The State Department will test steel bollards and concrete “knee walls” — both designed to keep vehicles out of high-security areas, like embassies. “We know that American-style vehicles can’t penetrate the barriers’but we need to know if these cab-over trucks and vans, that have the driver directly over the engine, react any differently,” Alberson said.
Texas teen crash rate declines, TTI program shares credit
During a July news conference in Austin, Texas, Texas Transportation Institute (TTI) Agency Director Dennis Christiansen and the chair of the House Committee on Public Health, State Rep. Lois Kolkhorst, touted the connection between the TTI‘s Teens in the Driver Seat (TDS) program and the dramatic decline in teen fatalities in Texas.
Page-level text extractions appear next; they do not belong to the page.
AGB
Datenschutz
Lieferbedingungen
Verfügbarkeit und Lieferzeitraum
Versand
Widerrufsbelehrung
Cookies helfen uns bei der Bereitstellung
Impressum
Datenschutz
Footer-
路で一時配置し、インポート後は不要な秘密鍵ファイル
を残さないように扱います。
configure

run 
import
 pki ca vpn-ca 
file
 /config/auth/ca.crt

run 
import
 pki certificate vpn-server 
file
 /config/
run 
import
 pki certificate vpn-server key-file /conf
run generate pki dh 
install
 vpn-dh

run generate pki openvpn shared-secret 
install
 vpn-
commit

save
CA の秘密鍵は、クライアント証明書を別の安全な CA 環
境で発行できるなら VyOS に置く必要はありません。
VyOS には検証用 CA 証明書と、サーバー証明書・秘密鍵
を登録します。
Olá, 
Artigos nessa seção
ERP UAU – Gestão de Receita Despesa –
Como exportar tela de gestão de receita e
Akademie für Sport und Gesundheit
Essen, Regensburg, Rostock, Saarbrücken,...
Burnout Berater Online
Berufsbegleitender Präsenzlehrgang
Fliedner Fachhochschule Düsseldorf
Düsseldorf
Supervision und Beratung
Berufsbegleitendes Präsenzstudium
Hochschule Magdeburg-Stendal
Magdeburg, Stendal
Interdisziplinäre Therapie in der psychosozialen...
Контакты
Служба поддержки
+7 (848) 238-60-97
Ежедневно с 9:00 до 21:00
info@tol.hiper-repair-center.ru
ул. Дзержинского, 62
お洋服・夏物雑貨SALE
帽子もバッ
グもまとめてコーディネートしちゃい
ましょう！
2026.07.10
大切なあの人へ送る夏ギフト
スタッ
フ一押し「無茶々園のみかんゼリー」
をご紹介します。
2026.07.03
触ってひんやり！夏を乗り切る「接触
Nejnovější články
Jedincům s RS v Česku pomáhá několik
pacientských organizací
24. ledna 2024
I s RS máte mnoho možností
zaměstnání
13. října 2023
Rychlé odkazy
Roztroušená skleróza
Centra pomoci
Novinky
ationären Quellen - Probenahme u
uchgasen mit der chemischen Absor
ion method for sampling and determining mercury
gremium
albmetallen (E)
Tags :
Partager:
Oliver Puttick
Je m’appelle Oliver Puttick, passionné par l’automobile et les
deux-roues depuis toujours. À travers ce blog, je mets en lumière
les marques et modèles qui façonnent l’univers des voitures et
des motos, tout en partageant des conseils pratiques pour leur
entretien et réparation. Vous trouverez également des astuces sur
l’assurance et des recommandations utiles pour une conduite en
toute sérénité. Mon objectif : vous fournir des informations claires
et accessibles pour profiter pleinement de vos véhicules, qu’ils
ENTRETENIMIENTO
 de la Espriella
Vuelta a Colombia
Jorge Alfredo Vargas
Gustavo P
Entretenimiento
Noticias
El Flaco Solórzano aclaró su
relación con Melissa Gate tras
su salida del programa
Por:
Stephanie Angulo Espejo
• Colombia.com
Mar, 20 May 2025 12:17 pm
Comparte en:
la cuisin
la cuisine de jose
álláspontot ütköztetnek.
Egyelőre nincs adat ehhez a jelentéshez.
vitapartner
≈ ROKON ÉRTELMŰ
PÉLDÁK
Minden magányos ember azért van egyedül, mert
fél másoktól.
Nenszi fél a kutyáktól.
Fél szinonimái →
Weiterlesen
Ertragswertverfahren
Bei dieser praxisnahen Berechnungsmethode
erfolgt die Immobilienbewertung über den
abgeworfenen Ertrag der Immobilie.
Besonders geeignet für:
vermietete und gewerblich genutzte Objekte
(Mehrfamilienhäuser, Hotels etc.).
Teens in the Driver Seat, which began in 2003, is a peer-to-peer public awareness campaign in which teenagers encourage their friends to drive safer by being aware of the causes of teen crashes — driving at night, cell phone use and having too many kids in their car. TDS has been implemented in 300 Texas high schools.
The state capital event was planned after a TTI study examined teen fatal crash rates in 37 states, all of which had a graduated driver license (GDL) law in place for at least five years. (GDL laws place restrictions on new drivers, such as how late they can drive at night or how many passengers they can have in the car.) The study found that teen fatalities in Texas dropped 32 percent from 2002 to 2007, much more than any other state.
Representative Kolkhorst, who co-authored the GDL legislation, told the media that the TDS program deserves much of the credit for lowering the teen death rate because “this is something we can teach and we can empower these drivers to control their destiny.”
“Our research team found that a graduated driver license law can be made more effective when it is reinforced by a peer-to-peer effort like the Teens in the Driver Seat program,” Christiansen said. “We have made great progress, but there is much more to be done.”